Published: 10 June 2020
Homeworking reached an all-time high during 2020's COVID-19 lockdown, with 44% of adults working from home at its peak.
Compare this to 2019’s average homeworking figure of 12%, and it’s easy to see how the “temporary” shift may not end up being so temporary after all.
Many businesses didn’t previously think remote working was realistic for them, with fears and concerns over productivity, logistics and efficiency. However, with lockdown forcing the hands of many businesses, many of these concerns have proven to be unfounded. And with this comes significant opportunity for both businesses and employees.

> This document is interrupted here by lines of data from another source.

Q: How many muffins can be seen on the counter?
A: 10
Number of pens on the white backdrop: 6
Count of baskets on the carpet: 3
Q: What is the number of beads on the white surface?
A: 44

Office move considerations
Returning to the office?
While the 44% homeworking peak represents an exceptional situation, the figure seems unlikely to drop back down to 2019’s 12% in the longer term, thanks to a shift in attitudes towards remote working. It therefore seems more likely that the homeworking figure will settle at a figure closer to 20-30%.

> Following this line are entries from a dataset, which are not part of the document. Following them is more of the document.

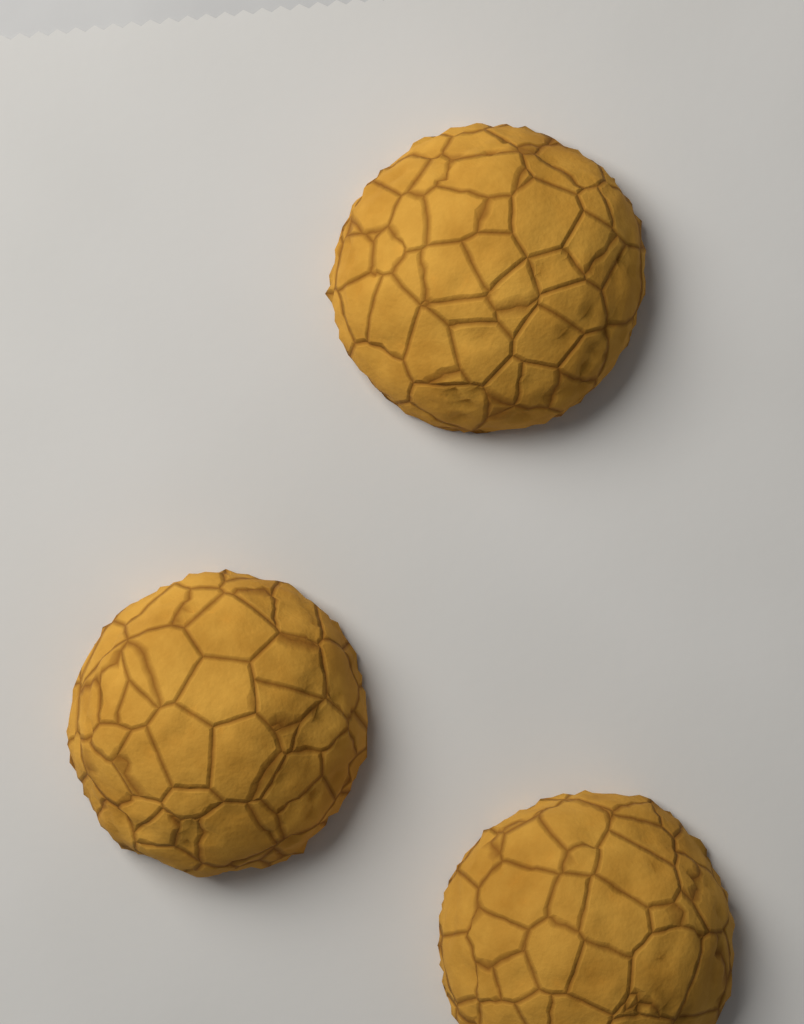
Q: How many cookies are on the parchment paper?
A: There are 3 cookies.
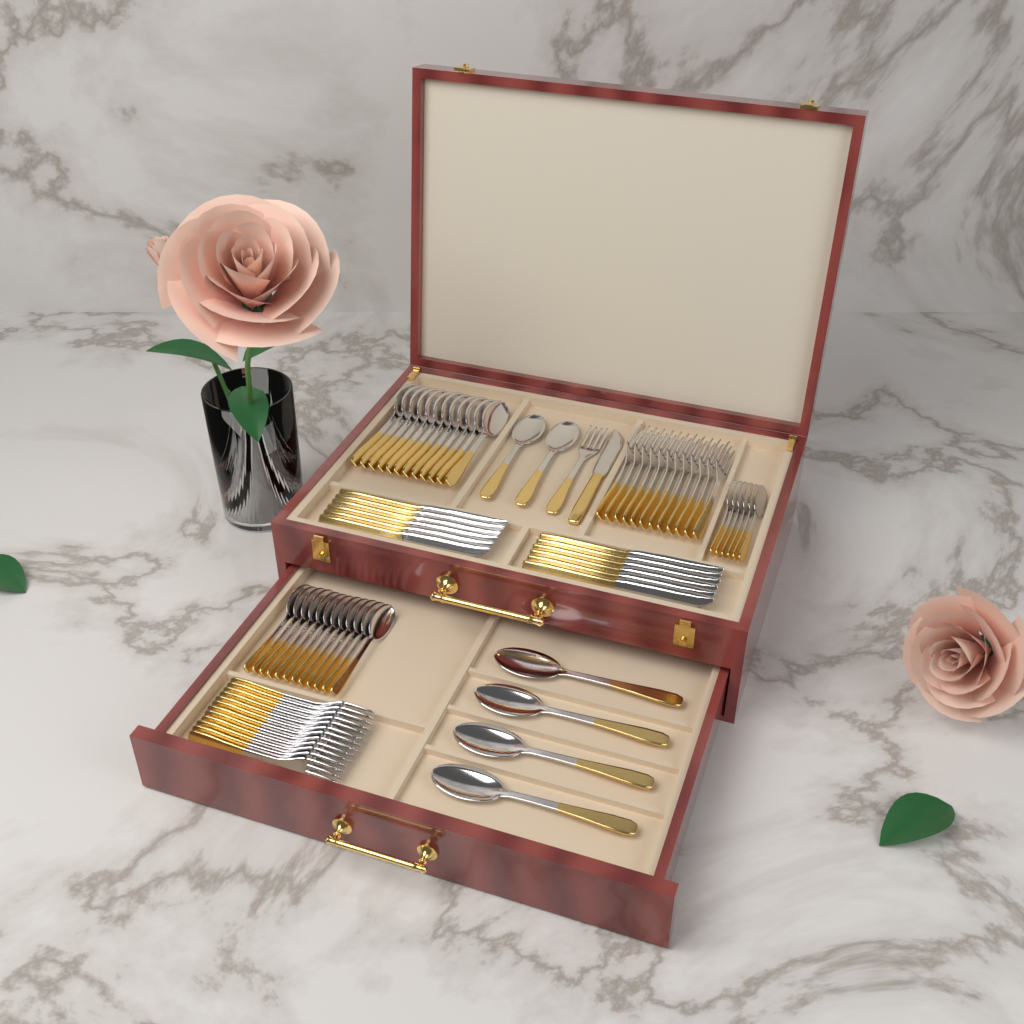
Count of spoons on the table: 36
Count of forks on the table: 25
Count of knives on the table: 13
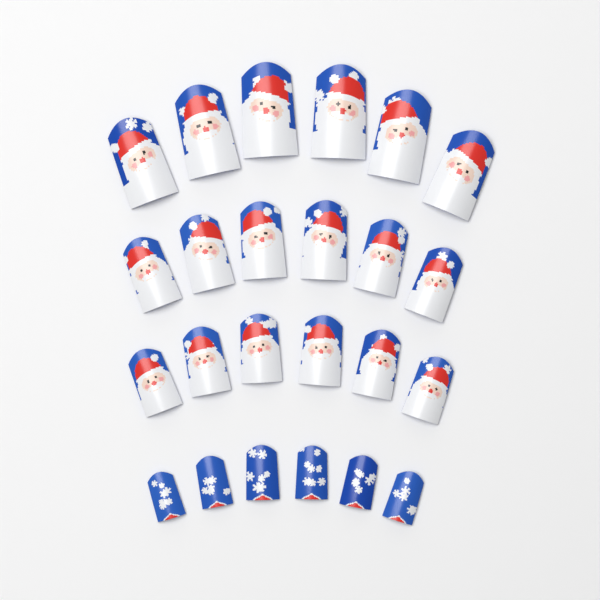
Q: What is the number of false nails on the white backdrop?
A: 24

Prominent companies such as Twitter and Google have already announced their intention to offer homeworking as a permanent option to staff, and a number of businesses have made the decision to implement more flexible working options.

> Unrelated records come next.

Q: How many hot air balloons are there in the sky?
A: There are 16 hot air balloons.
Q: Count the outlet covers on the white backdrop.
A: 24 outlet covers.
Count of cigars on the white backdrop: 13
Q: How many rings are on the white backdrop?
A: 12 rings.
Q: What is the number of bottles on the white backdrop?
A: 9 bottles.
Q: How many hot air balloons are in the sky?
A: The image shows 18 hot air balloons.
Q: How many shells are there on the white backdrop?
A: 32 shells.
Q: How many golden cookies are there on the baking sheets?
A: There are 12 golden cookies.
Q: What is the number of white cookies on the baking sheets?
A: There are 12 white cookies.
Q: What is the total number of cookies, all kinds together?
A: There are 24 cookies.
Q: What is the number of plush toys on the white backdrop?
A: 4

Although not necessarily the case during lockdown conditions, it has long been acknowledged that homeworking generally has a positive impact on productivity, with studies from 2015 finding that homeworkers achieved an average efficiency increase of 13%.
As well as the well-documented benefits which the spike in lockdown homeworking had on commuting, work/life balance, and the environment, businesses are also identifying additional longer-term potential in this way of working.
Could you save costs with an office move?
One key area for potential future changes is office size. With more flexible working anticipated, the question of downsizing office spaces to save money has been raised in many companies who will see fewer office-based staff, or staff working part of the week from home.
However, changing health and safety requirements mean this probably isn’t going to happen soon. Social distancing in the workplace means businesses continue to require a significant amount of space to accommodate a smaller number of people. Even using a hot-desking setup brings additional cleaning and logistical requirements, so may be a false economy.
The potential for office downsizing is therefore likely to only be a longer-term option for many companies.
Closing your office permanently?
The logistical challenges outlined above, combined with the success of homeworking, have seen some companies consider going entirely home-based, with plans to close their offices permanently and hire meeting rooms or local co-working spaces on an ad-hoc basis if needed.
This brings the even more critical need to implement robust, effective IT infrastructure to ensure this is a viable option long term.
The right IT infrastructure for permanent homeworking
Another key consideration stemming from the potential long-term increase in homeworking is around IT infrastructure.
While many businesses successfully shifted to remote working during the lockdown period, this often involved finding quick, short-term solutions and workarounds which may not be sustainable, efficient or safe longer term.
Solutions around backup, connectivity, security and hardware will need to be considered and implemented if remote working is to be successful.
There may be options to reduce costs whilst increasing flexibility.
If your business is shifting towards greater long-term homeworking, we can help prepare your IT and telecoms to support this.
Infrastructure: Our Reliance 2 solution provides Managed IaaS, improving operational efficiency and removing the headache of managing constant updates.
Backup & recovery: We recommend Redstor’s all-in-one backup, archiving and recovery solution which is ideal for both on-premises and remote workers.
Phone systems: We can support homeworking via Mitel systems and also phone integration with Microsoft Teams.
Even if you’re planning a full or partial return to the office, it’s important to use your experience of lockdown to build working from home into your business continuity plan.
The COVID-19 lockdown was a wake-up call to many businesses, and so preparedness for future spikes or other scenarios in which short-notice homeworking is necessary should be at the forefront of your mind.
Whether homeworking is required due to lockdowns at short-notice nationally, locally, or at office or departmental level, preparing your IT infrastructure for this eventuality is time well-spent.
Implementing a well-considered IT infrastructure plan for homeworking can help avoid any last-minute panics in future and prepare your business for more efficient remote working.
Only time will tell what the future holds for homeworking, with the long-term impacts on businesses remaining to be seen. But one thing’s for sure – the rate of adoption for homeworking, and shift in attitudes around it, has just shot forward by several years.